May 3, 2015

There are curved scimitars and long broadswords in the Vampire Cowboys’ “Six Rounds of Vengeance” at the New Ohio Theater. Also arrows, pistols, homemade grenades, fists of steel, an ancient Egyptian dagger and what sounds a lot like a chain saw. “Perhaps you might want to know the reason for all this hot violence,” the gunslinger Malcolm (Sheldon Best) says. Since 2000, the dynamic, irreverent Vampire Cowboys, led by Qui Nguyen, who wrote “Six Rounds of Vengeance,” and its director, Robert Ross Parker, have been working to bring their neo-grindhouse aesthetic to downtown stages. Their work mingles genres with fanboy glee: “Six Rounds of Vengeance” relies on westerns, samurai stories, action movies, blaxploitation flicks and vampire chillers.
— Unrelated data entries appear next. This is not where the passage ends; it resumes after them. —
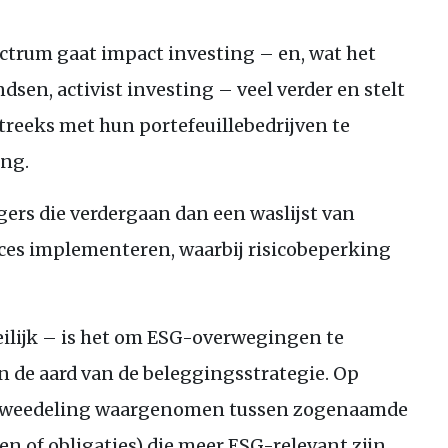
ctrum gaat impact investing – en, wat het
dsen, activist investing – veel verder en stelt
treeks met hun portefeuillebedrijven te
ing.
rs die verdergaan dan een waslijst van
ces implementeren, waarbij risicobeperking
lijk – is het om
ESG
-overwegingen te
n de aard van de beleggingsstrategie. Op
 tweedeling waargenomen tussen zogenaamde
en of obligaties) die meer
ESG
-relevant zijn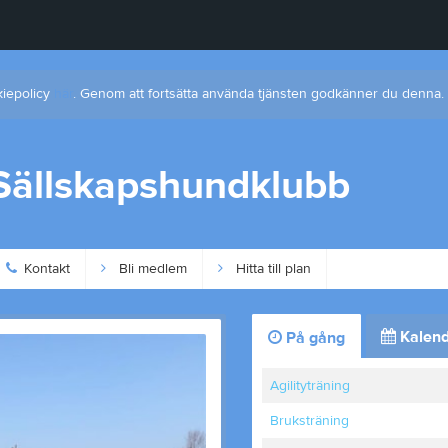
kiepolicy
här
. Genom att fortsätta använda tjänsten godkänner du denna.
 Sällskapshundklubb
Kontakt
Bli medlem
Hitta till plan
Kalend
På gång
Agilityträning
Bruksträning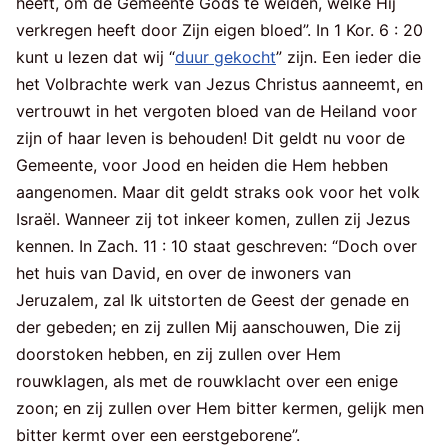
heeft, om de Gemeente Gods te weiden, welke Hij
verkregen heeft door Zijn eigen bloed”. In 1 Kor. 6 : 20
kunt u lezen dat wij “
duur gekocht
” zijn. Een ieder die
het Volbrachte werk van Jezus Christus aanneemt, en
vertrouwt in het vergoten bloed van de Heiland voor
zijn of haar leven is behouden! Dit geldt nu voor de
Gemeente, voor Jood en heiden die Hem hebben
aangenomen. Maar dit geldt straks ook voor het volk
Israël. Wanneer zij tot inkeer komen, zullen zij Jezus
kennen. In Zach. 11 : 10 staat geschreven: “Doch over
het huis van David, en over de inwoners van
Jeruzalem, zal Ik uitstorten de Geest der genade en
der gebeden; en zij zullen Mij aanschouwen, Die zij
doorstoken hebben, en zij zullen over Hem
rouwklagen, als met de rouwklacht over een enige
zoon; en zij zullen over Hem bitter kermen, gelijk men
bitter kermt over een eerstgeborene”.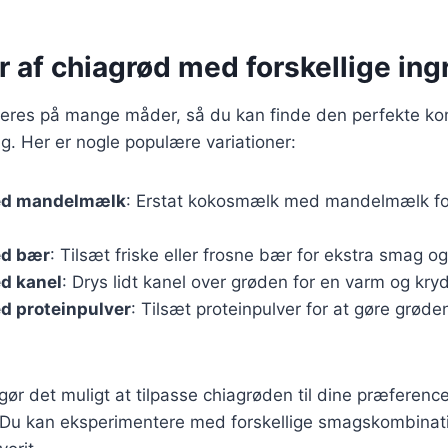
r af chiagrød med forskellige in
ieres på mange måder, så du kan finde den perfekte ko
ag. Her er nogle populære variationer:
ed mandelmælk
: Erstat kokosmælk med mandelmælk fo
ed bær
: Tilsæt friske eller frosne bær for ekstra smag og
d kanel
: Drys lidt kanel over grøden for en varm og kry
d proteinpulver
: Tilsæt proteinpulver for at gøre grø
 gør det muligt at tilpasse chiagrøden til dine præferenc
Du kan eksperimentere med forskellige smagskombinati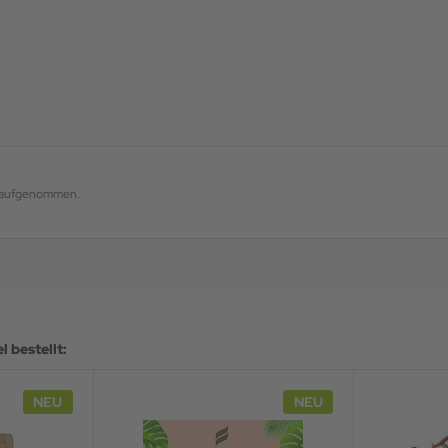
og aufgenommen.
 bestellt:
NEU
NEU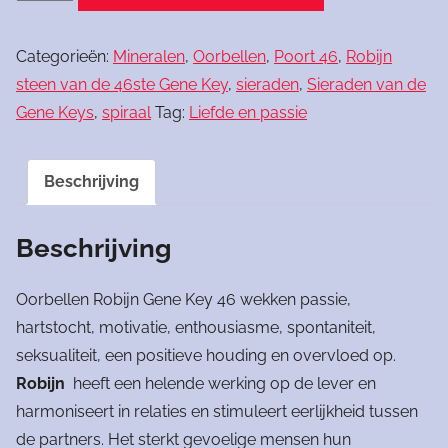
Robijn
Gene
Categorieën:
Mineralen
,
Oorbellen
,
Poort 46
,
Robijn
Key
steen van de 46ste Gene Key
,
sieraden
,
Sieraden van de
46
Gene Keys
,
spiraal
Tag:
Liefde en passie
aantal
Beschrijving
Beschrijving
Oorbellen Robijn Gene Key 46 wekken passie,
hartstocht, motivatie, enthousiasme, spontaniteit,
seksualiteit, een positieve houding en overvloed op.
Robijn
heeft een helende werking op de lever en
harmoniseert in relaties en stimuleert eerlijkheid tussen
de partners. Het sterkt gevoelige mensen hun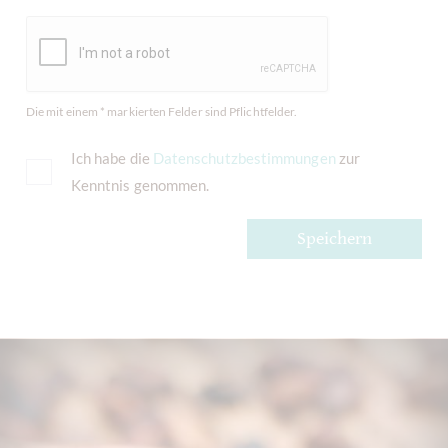
Die mit einem * markierten Felder sind Pflichtfelder.
Ich habe die
Datenschutzbestimmungen
zur
Kenntnis genommen.
Speichern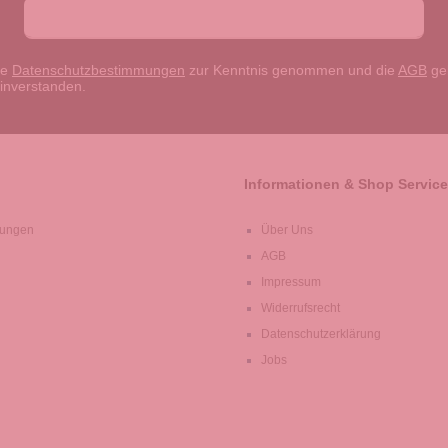
ie
Datenschutzbestimmungen
zur Kenntnis genommen und die
AGB
gel
einverstanden.
Informationen & Shop Service
lungen
Über Uns
AGB
Impressum
Widerrufsrecht
Datenschutzerklärung
Jobs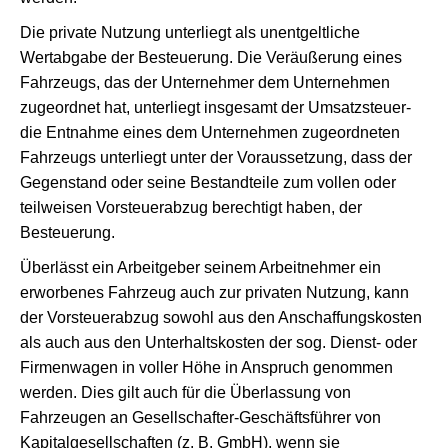
Die private Nutzung unterliegt als unentgeltliche
Wertabgabe der Besteuerung. Die Veräußerung eines
Fahrzeugs, das der Unternehmer dem Unternehmen
zugeordnet hat, unterliegt insgesamt der Umsatzsteuer-
die Entnahme eines dem Unternehmen zugeordneten
Fahrzeugs unterliegt unter der Voraussetzung, dass der
Gegenstand oder seine Bestandteile zum vollen oder
teilweisen Vorsteuerabzug berechtigt haben, der
Besteuerung.
Überlässt ein Arbeitgeber seinem Arbeitnehmer ein
erworbenes Fahrzeug auch zur privaten Nutzung, kann
der Vorsteuerabzug sowohl aus den Anschaffungskosten
als auch aus den Unterhaltskosten der sog. Dienst- oder
Firmenwagen in voller Höhe in Anspruch genommen
werden. Dies gilt auch für die Überlassung von
Fahrzeugen an Gesellschafter-Geschäftsführer von
Kapitalgesellschaften (z. B. GmbH), wenn sie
But what sets the company even further apart from its Off Off Broadway peers is the ways in which these elements have been given a contemporary twist. Instead of making brawny straight men the heroes, the Vampire Cowboys lionize characters who are women, gay, nonwhite or nerds. There is one burly white dude in “Six Rounds.” Turns out he might be a monster. The show has way too much plot, and it would be unsporting to give its specifics away. Briefly, “Six Rounds” takes place in a post-apocalyptic Las Vegas (only slightly more terrifying than the pre-apocalyptic one) and centers on Malcolm, a former cop, who recruits two bounty hunters (Jamie Dunn and Tom Myers) to help him destroy a vampire queen (Nicky Schmidlein).